Below are the records; pull every line that includes "wrist".

□ □ □

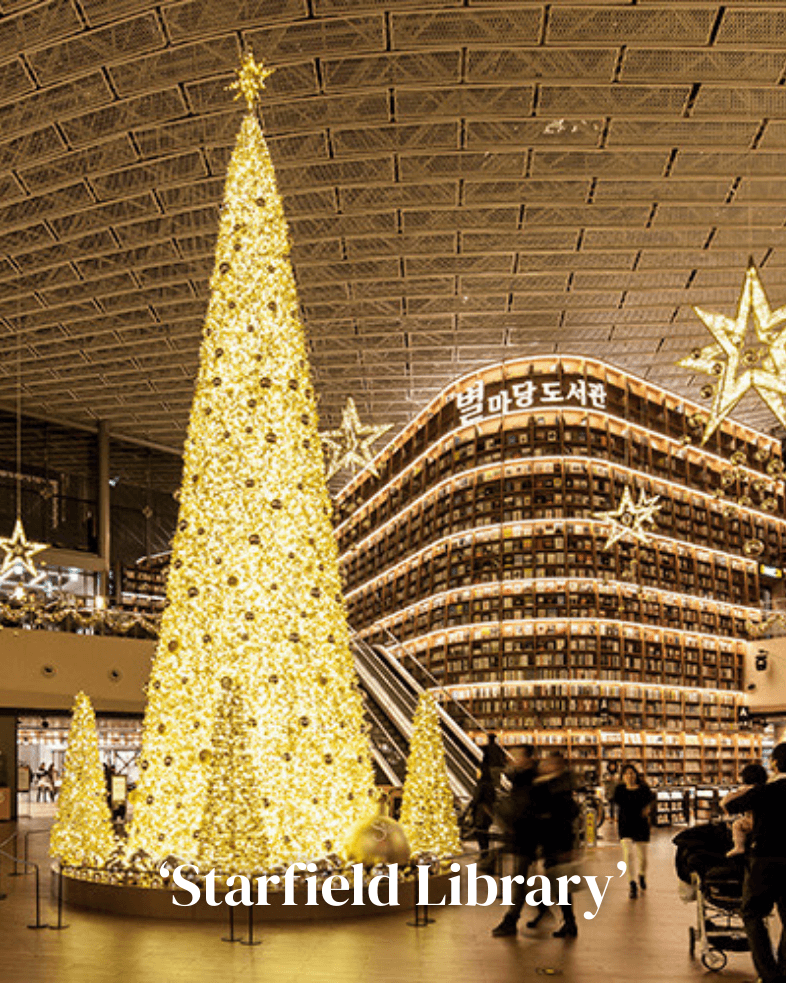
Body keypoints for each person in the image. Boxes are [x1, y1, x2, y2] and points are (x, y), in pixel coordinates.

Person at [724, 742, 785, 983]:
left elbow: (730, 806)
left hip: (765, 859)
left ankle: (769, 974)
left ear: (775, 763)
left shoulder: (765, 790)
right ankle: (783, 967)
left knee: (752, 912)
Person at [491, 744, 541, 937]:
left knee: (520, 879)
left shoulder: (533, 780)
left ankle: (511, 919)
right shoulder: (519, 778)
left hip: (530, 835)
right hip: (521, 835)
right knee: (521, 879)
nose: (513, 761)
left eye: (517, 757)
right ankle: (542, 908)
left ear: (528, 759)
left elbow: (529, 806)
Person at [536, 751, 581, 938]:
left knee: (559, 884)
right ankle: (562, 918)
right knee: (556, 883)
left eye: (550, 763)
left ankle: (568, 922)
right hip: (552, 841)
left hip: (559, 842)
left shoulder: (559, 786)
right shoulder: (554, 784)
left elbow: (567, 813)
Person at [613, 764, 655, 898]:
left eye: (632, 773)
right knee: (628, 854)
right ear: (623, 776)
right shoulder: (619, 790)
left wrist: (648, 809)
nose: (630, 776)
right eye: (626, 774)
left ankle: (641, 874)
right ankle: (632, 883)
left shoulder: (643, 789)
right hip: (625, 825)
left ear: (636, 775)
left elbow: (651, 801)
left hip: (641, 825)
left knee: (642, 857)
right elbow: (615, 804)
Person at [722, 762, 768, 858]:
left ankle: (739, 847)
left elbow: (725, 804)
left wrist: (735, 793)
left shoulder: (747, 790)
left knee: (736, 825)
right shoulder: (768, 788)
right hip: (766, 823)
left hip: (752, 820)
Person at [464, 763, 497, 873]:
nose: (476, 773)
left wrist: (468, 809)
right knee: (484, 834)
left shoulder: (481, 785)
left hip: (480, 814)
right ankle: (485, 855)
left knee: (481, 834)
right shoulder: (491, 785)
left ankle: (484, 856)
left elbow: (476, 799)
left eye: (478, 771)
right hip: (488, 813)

□ □ □

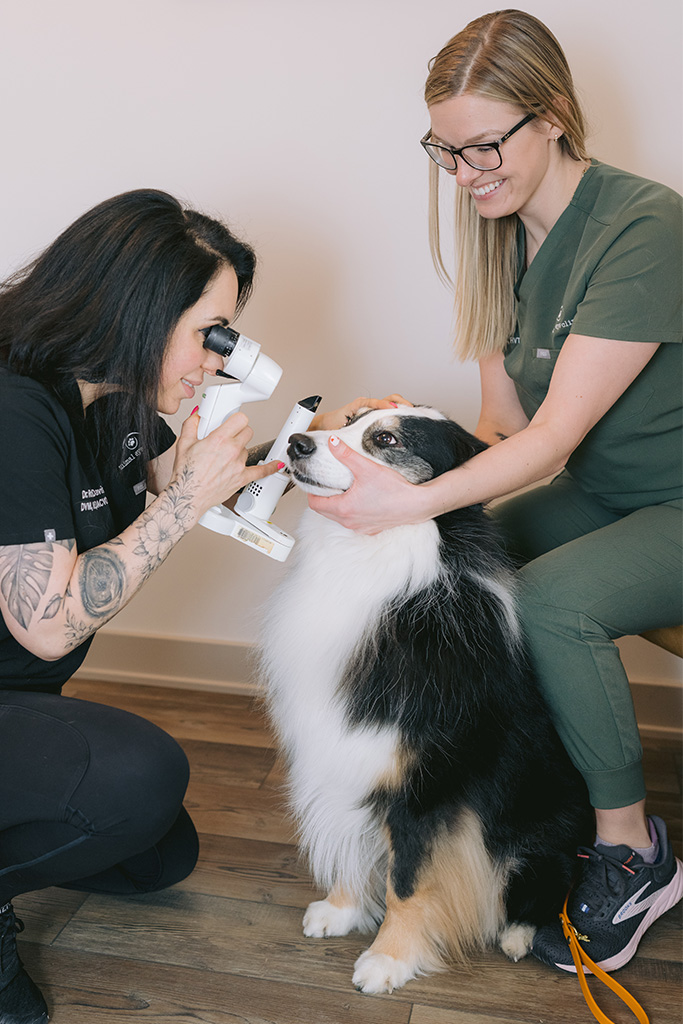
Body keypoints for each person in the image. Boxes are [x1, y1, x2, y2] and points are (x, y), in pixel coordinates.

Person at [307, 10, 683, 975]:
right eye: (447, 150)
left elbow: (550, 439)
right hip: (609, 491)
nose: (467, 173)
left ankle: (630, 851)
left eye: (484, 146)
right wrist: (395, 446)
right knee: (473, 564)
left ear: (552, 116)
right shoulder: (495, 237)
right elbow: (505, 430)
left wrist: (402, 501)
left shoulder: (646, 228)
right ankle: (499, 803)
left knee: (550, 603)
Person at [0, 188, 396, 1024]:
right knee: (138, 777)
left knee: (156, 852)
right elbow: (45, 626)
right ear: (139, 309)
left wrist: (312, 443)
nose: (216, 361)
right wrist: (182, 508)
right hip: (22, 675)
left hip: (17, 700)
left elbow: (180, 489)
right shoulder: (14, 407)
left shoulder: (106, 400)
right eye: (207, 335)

□ □ □

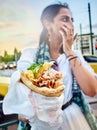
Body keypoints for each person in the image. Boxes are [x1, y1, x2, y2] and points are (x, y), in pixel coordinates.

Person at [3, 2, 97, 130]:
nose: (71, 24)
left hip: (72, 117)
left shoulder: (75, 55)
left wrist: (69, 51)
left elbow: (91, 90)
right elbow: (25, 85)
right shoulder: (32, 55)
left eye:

□ □ □

**Answer to the exercise**
left wrist: (648, 809)
left wrist: (735, 793)
left wrist: (468, 809)
right wrist: (395, 446)
left wrist: (402, 501)
left wrist: (312, 443)
right wrist: (182, 508)
left wrist: (69, 51)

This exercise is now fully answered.